━━━━━ EXTRACTED INFORMATION ━━━━━

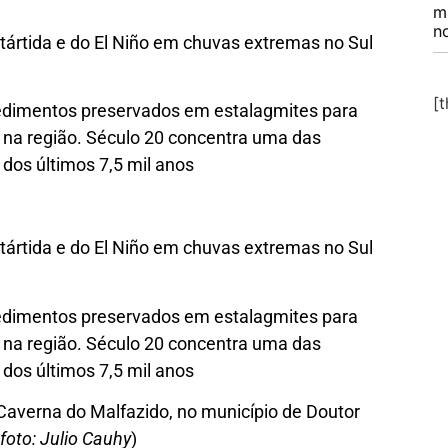
m
no
tártida e do El Niño em chuvas extremas no Sul
[
edimentos preservados em estalagmites para
os na região. Século 20 concentra uma das
dos últimos 7,5 mil anos
tártida e do El Niño em chuvas extremas no Sul
edimentos preservados em estalagmites para
os na região. Século 20 concentra uma das
dos últimos 7,5 mil anos
Caverna do Malfazido, no município de Doutor
foto: Julio Cauhy
)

━━━━━

_WHAT THIS TASK INVOLVES_
Exact repetition of all entries is required. The pictures should not appear.

_RESULT OF THIS TASK_
m
no
tártida e do El Niño em chuvas extremas no Sul
[
edimentos preservados em estalagmites para
os na região. Século 20 concentra uma das
dos últimos 7,5 mil anos
tártida e do El Niño em chuvas extremas no Sul
edimentos preservados em estalagmites para
os na região. Século 20 concentra uma das
dos últimos 7,5 mil anos
Caverna do Malfazido, no município de Doutor
foto: Julio Cauhy
)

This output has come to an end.